Assinado uma semana antes do Dia Mundial do Meio Ambiente, celebrado nesta quarta-feira (05/06), um decreto do presidente Jair Bolsonaro é visto como "repeteco" do que aconteceu em Minas Gerais.
O texto, publicado em 29 de maio, reduziu a composição do Conselho Nacional do Meio Ambiente (Conama), responsável por regras para licenciamento ambiental, multas, controle da poluição e da qualidade do meio ambiente em geral. O número de cadeiras do conselho foi reduzido de 96 para 23. Apenas quatro serão ocupadas por representantes da sociedade civil – antes eram 21.
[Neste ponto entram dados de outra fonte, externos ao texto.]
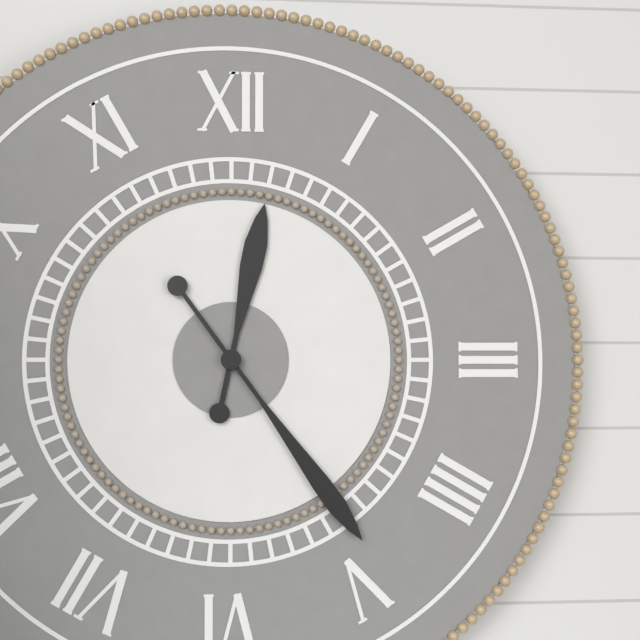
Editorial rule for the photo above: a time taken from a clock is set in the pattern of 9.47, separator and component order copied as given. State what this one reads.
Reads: 12.24
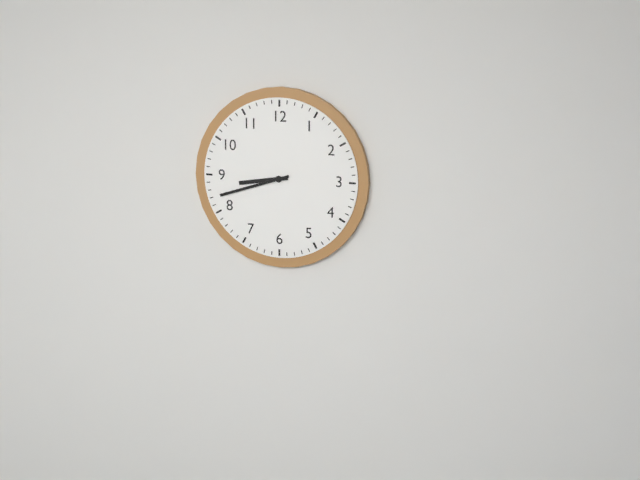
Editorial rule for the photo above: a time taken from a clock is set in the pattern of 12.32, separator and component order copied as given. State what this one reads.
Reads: 8.42
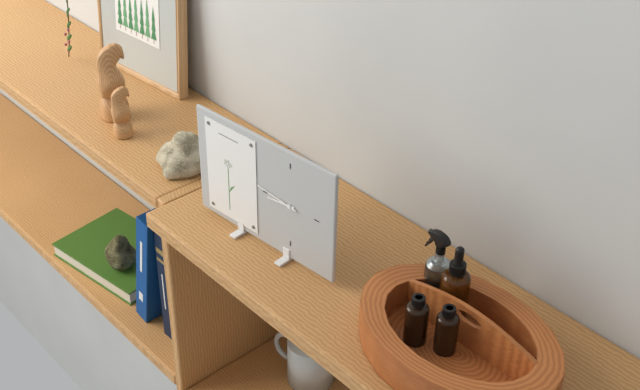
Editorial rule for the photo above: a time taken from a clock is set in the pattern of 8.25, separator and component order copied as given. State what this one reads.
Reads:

Para Adriana Ramos, do Instituto Socioambiental (ISA), que já fez parte do Conama, o extinção de assentos para o Ministério da Saúde é um dos aspectos mais graves do decreto.
"A definição de parâmetros de qualidade ambiental do ar, da água, por exemplo, estão diretamente ligadas à saúde. Por outro lado, foram incluídos ministérios que estão ligados ao desenvolvimento e desconsideram a questão da saúde", argumenta.
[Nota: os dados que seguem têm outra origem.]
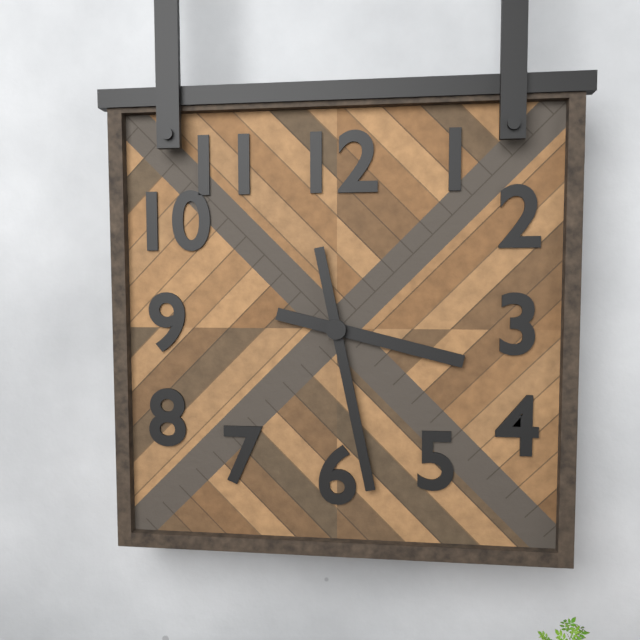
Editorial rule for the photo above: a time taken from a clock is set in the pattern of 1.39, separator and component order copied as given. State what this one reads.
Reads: 3.28
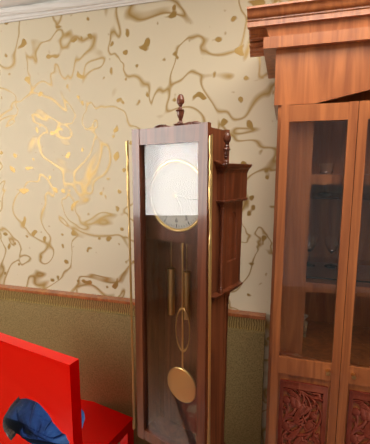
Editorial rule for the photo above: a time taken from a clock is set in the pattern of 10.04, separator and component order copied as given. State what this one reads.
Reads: 5.16
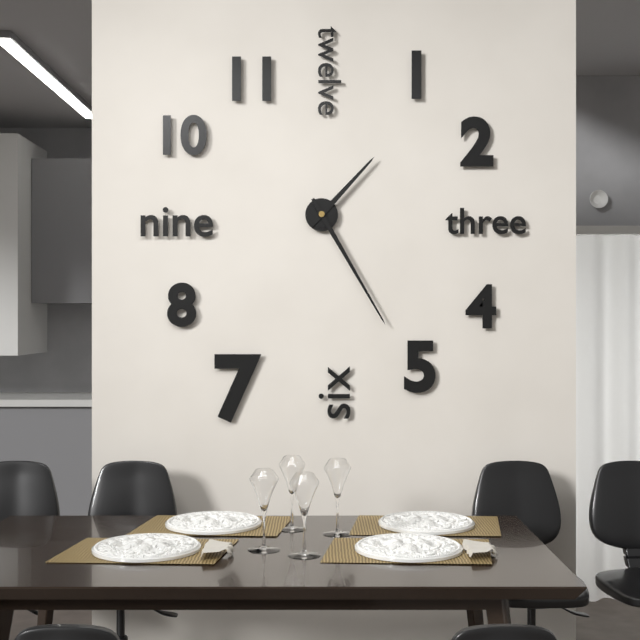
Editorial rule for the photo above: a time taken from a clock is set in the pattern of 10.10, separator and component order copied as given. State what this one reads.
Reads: 1.25
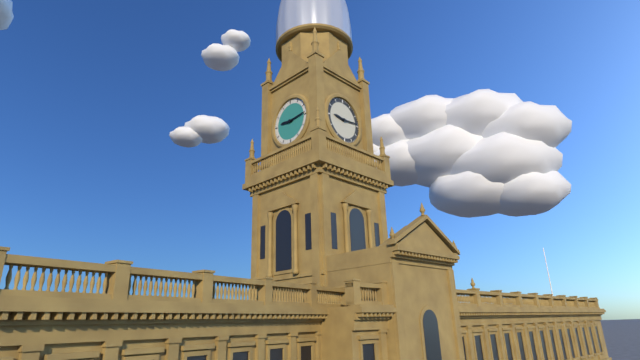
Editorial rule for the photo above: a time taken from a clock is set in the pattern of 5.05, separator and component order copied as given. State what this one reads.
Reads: 9.14
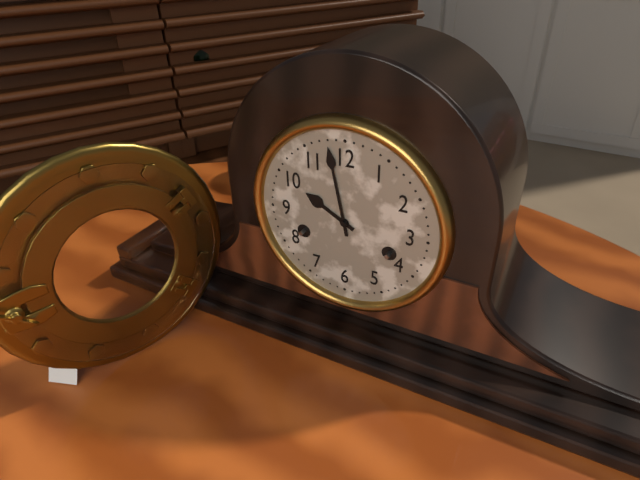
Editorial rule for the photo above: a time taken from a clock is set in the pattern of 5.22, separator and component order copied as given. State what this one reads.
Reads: 9.58
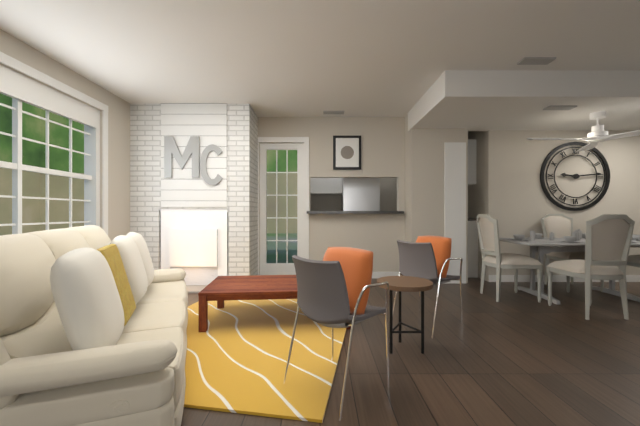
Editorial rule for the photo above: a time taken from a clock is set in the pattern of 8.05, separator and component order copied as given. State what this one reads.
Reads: 9.14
Segundo a nova configuração do Conama, além do Ministério do Meio Ambiente, as decisões do conselho ficarão agora nas mãos da Economia, Infraestrutura, Agricultura, Minas e Energia, Desenvolvimento Regional.
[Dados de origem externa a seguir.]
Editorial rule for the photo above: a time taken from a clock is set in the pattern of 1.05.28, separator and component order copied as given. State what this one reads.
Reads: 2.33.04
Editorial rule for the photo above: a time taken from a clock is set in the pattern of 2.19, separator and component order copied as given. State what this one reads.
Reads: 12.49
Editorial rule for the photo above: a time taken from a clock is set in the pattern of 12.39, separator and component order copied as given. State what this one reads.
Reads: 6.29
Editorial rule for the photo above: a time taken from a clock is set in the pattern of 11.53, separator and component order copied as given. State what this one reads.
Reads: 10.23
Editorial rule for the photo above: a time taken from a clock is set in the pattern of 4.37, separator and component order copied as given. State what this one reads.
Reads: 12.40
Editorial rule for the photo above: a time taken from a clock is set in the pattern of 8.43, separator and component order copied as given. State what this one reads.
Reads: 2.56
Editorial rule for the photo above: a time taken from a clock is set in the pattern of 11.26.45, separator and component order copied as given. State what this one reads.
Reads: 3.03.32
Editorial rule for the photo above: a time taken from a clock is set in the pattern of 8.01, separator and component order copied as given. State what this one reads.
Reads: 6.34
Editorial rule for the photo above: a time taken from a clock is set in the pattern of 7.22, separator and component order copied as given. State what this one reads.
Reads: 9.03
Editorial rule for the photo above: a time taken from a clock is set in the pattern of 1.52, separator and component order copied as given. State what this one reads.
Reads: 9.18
"As decisões que serão tomadas neste conselho seguirão quais interesses? É uma distorção grave", questiona Ramos.
A tentativa de exclusão da sociedade das decisões em torno das políticas públicas também é vista com gravidade por Jaime Gesisky, do WWF. Ele foi um dos primeiros a denunciar, em 2017, a manobra do governo de Michel Temer para liberar a chamada Reserva Nacional do Cobre e Associados (Renca) para exploração, no meio da Floresta Amazônica. A tentativa mobilizou celebridades como Gisele Bündchen, e com a repercussão, Temer voltou atrás.
"Quando a população não tem acesso aos dados de forma transparente, os tomadores de decisão ficam muito confortáveis para fazer o que bem entendem, sem levar em consideração questões mais amplas da sociedade", comenta Gesisky.
Wagner Ribeiro, geógrafo e pesquisador da Universidade de São Paulo (USP), acumulou várias experiências como membro do conselho municipal de meio ambiente. Numa das vezes em que se opôs a uma usina de incineração de lixo hospitalar, ainda na década de 1990, chegou a receber ameaças.
"É extremamente importante que diversas vozes estejam representadas", afirma sobre a composição de conselhos. "E a sociedade civil tem um papel importante, que é de fiscalização das ações do governo", adiciona.
Segundo a análise de Ribeiro, medidas do governo Bolsonaro tem tentado criminalizar entidades da sociedade civil, ou torná-las invisíveis. "Essa diminuição do Conama exclui do debate várias vozes importantes e é uma afronta à Constituição, que diz no artigo 225 que temos que usar bem o meio ambiente e pensar nas gerações futuras."
O artigo 225 da Constituição afirma que "todos têm direito ao meio ambiente ecologicamente equilibrado, bem de uso comum do povo e essencial à sadia qualidade de vida, impondo-se ao poder público e à coletividade o dever de defendê-lo e preservá-lo para as presentes e futuras gerações".
Em Mariana, o promotor Guilherme Meneghim, que busca reparação para os atingidos pelo rompimento da barragem de rejeitos em 2015, observa as mudanças no cenário com atenção. "Sem medidas de respeito ao artigo 225 da Constituição não vamos conseguir evitar desastres como o que aconteceu em Mariana", pontua.
"A participação social é muito importante, a sociedade pode contribuir decisivamente para o desenvolvimento sustentável, sobretudo as comunidades afetadas por empreendimentos. Quando isso não acontece, os riscos de tragédias, sem dúvida, aumentam", opina.